● Problem details: Reproduce the listing that follows word for word, without its pictures.

:::::

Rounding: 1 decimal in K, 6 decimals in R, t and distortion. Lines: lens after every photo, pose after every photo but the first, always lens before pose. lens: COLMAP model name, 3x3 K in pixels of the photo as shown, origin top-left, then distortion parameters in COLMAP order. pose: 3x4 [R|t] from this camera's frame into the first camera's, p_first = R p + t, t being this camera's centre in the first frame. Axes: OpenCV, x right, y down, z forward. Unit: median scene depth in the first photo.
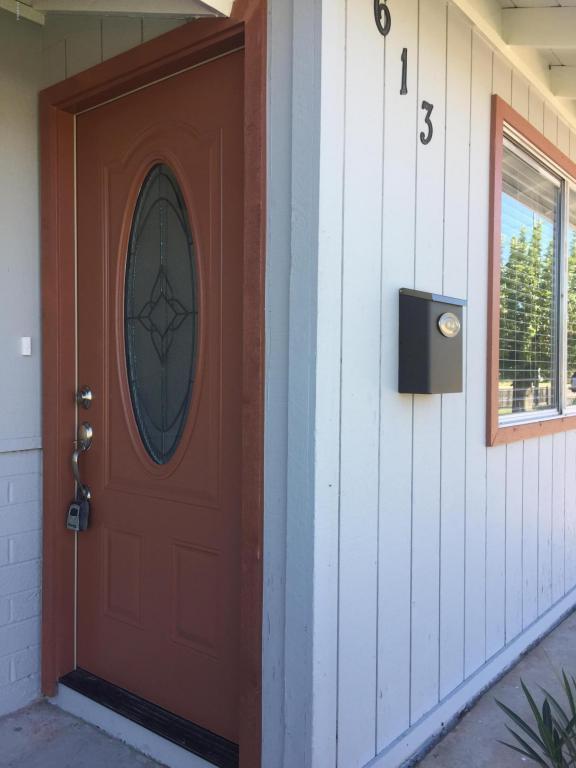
lens RADIAL K [[653.7, 0, 284.6], [0, 653.7, 388.3], [0, 0, 1]] dist [0.047825, -0.007799]
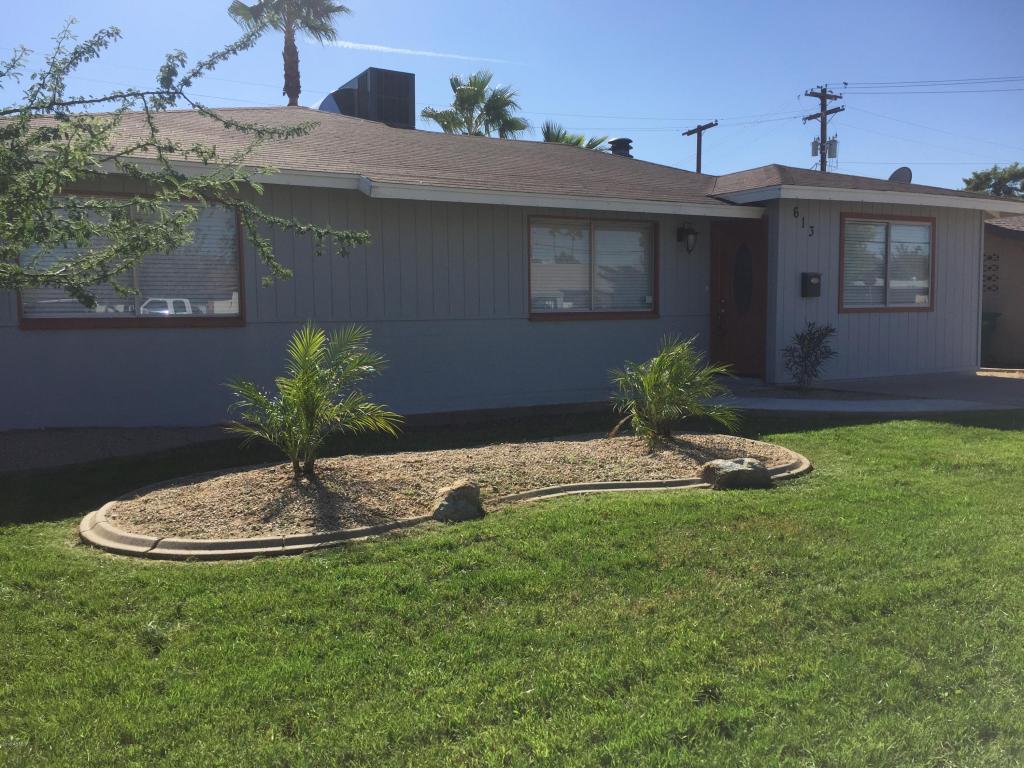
lens RADIAL K [[871.6, 0, 508.4], [0, 871.6, 382.9], [0, 0, 1]] dist [0.047825, -0.007799]
pose [[0.932591, 0.010162, -0.360793, 0.450620], [0.011572, 0.998248, 0.058030, 0.208943], [0.360751, -0.058294, 0.930839, -4.968656]]
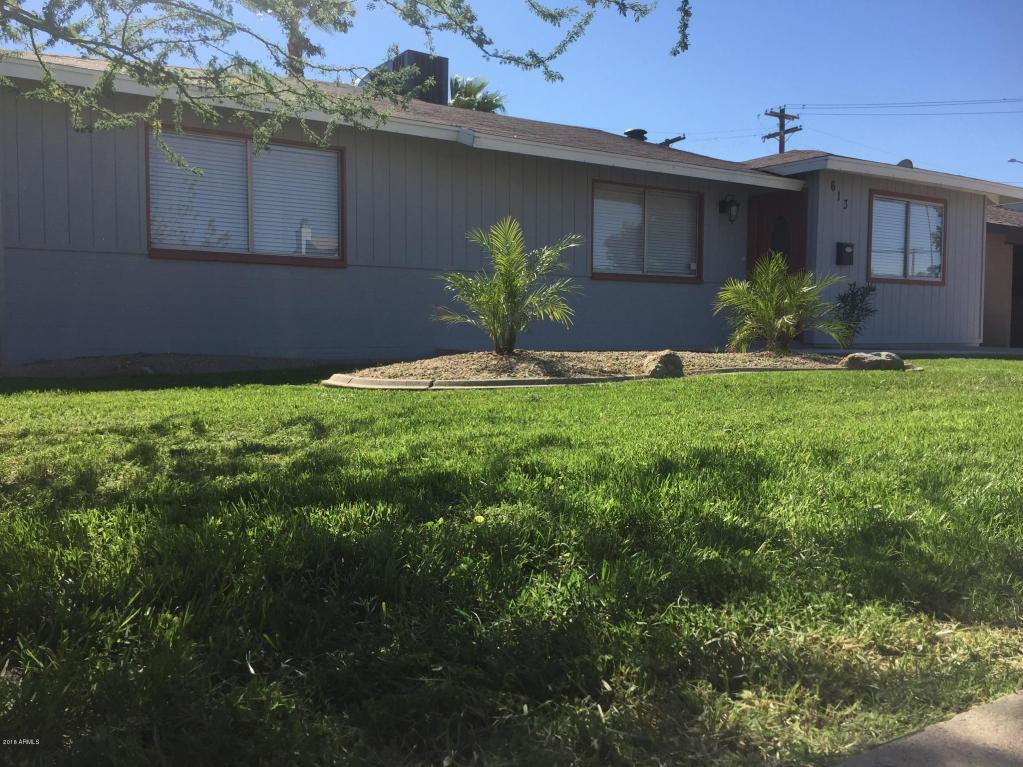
lens RADIAL K [[870.8, 0, 508.9], [0, 870.8, 385.7], [0, 0, 1]] dist [0.047825, -0.007799]
pose [[0.954302, 0.014364, -0.298498, -0.167993], [-0.002531, 0.999197, 0.039990, 0.606611], [0.298833, -0.037407, 0.953572, -5.525778]]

:::::

● Response area:
Rounding: 1 decimal in K, 6 decimals in R, t and distortion. Lines: lens after every photo, pose after every photo but the first, always lens before pose. lens: COLMAP model name, 3x3 K in pixels of the photo as shown, origin top-left, then distortion parameters in COLMAP order. pose: 3x4 [R|t] from this camera's frame into the first camera's, p_first = R p + t, t being this camera's centre in the first frame. Axes: OpenCV, x right, y down, z forward. Unit: median scene depth in the first photo.
lens RADIAL K [[653.7, 0, 284.6], [0, 653.7, 388.3], [0, 0, 1]] dist [0.047825, -0.007799]
lens RADIAL K [[871.6, 0, 508.4], [0, 871.6, 382.9], [0, 0, 1]] dist [0.047825, -0.007799]
pose [[0.932591, 0.010162, -0.360793, 0.450620], [0.011572, 0.998248, 0.058030, 0.208943], [0.360751, -0.058294, 0.930839, -4.968656]]
lens RADIAL K [[870.8, 0, 508.9], [0, 870.8, 385.7], [0, 0, 1]] dist [0.047825, -0.007799]
pose [[0.954302, 0.014364, -0.298498, -0.167993], [-0.002531, 0.999197, 0.039990, 0.606611], [0.298833, -0.037407, 0.953572, -5.525778]]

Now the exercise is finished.